Who is Alex? "I started out in radio when I was a junior in high school in Sacramento, CA. My high school had a "radio and TV" program that had everything except a license and a transmitter, but we did have a few studios and some loudspeakers. I would call around to radio stations to beg for promo CDs and got invited to KFBK/KGBY, where they let me hang out in the studio and pull CDs and carts one night a week. One night I met the Chief Engineer of the stations as he was there moving cars around so they could repave the parking lot. He ended up hiring me part-time and had me come in after school to help build studios and do remotes.

I moved to Santa Barbara, CA for college and sent out exactly one resume to the alternative rock station I liked and was again hired as a part-time assistant engineer. We were purchased by a company owning stations in the Oxnard-Ventura market and the Chief Engineer and I ended up moving five stations into two new facilities in two markets. I eventually badgered the former Chief Engineer of these stations into hiring me at the Y-107 trimulcast in Los Angeles as the Assistant Chief Engineer. In a few years I was promoted to Chief Engineer of what was then Viva 107.1, owned by Big City Radio. When that company dissolved I looked around for a few options and joined Clear Channel New York as Chief Engineer of 103.5 WKTU in 2003. I ended up rebuilding most of the WKTU studio facility and helped get the Whoopi Goldberg show on the air. In January 2007 I accepted the position of Director of Engineering of WABC and WPLJ. One of my goals in radio was to take care of one of the big, legendary AM stations, and I think WABC counts. Starting out in the business I used to hear stories about Pirate Radio and Scott Shannon and now I'm working at WPLJ. It's been an amazing experience and a challenge every day."

What would your dream job be? "I want to expand upon what I'm doing now to oversee more stations either on a regional or at a corporate level. I would like the opportunity to work with other engineers to elevate the technical practice in broadcasting. The number of services we now maintain and the complexity of the systems we maintain has increased dramatically in the last few years.

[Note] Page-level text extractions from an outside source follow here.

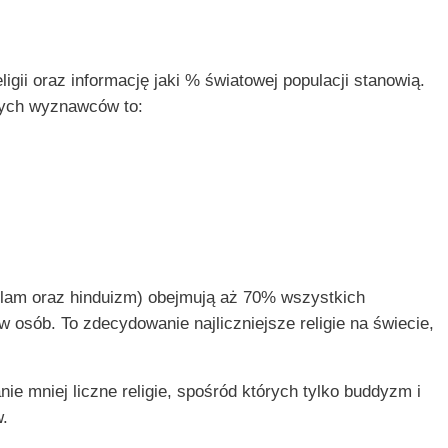
gii oraz informację jaki % światowej populacji stanowią.
wnych wyznawców to:
 islam oraz hinduizm) obejmują aż 70% wszystkich
w osób. To zdecydowanie najliczniejsze religie na świecie,
e mniej liczne religie, spośród których tylko buddyzm i
.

It used to be one station, one transmitter. Now it's the main analog service, the main HD service, two HD multicasts, streams for some or all of those, artist/title data sent three different ways, and a host of datacasting services, multiplied by several stations in a cluster. All of that "stuff" needs skilled technical talent to install, maintain, and monitor it. Radio needs to find and develop that talent, then give them the resources they need and a reason to be passionate about their work. I'd like the chance to do exactly that on a larger scale."

Who has been your greatest influence? "Broadway Bill Lee. Watch him do 20 minutes of great radio and you'll realize why we do any of this."

What is the one format that you can't believe nobody has done? "I would say an eclectic rock/new music format. We need to accept that there is a group of people that has tastes that are not accounted for in mainstream programming and they're not listening to your competition, they're just not listening to the radio. They find new music on MySpace or go to indie rock shows and just listen to their iPod. This is happening with a younger generation now and we need to bring them back into the fold somehow. We need to find programmers who understand how to go out on a limb musically without sounding forced or being too cool for the room and create a channel that makes people go "hmm, what's that?" every now and then."

How could radio do a better job of attracting younger listeners? "Stay in closer touch with youth culture. I've been to plenty of rock shows where an entire theater is full of young people who know every song but maybe one station is going to play one track from the artist, if that. Some of these bands become huge, some don't. Radio people need to be musically adventurous themselves and also have the ability to realize what's going to have mass appeal and what isn't."

How will radio remain relevant in a digital world? "It's about content. We've been creating content forever but we only had one distribution channel. Now it's a matter of multiplying our efforts so we're "always on" with websites that are worth going to on a regular basis, mobile content, podcasts, multiple channels, streams, and whatever else comes next, all while not neglecting the regular services that our listeners expect every time they hit the button. The important thing is to put the right amount of effort into all of it, and that takes resources that may not be there yet."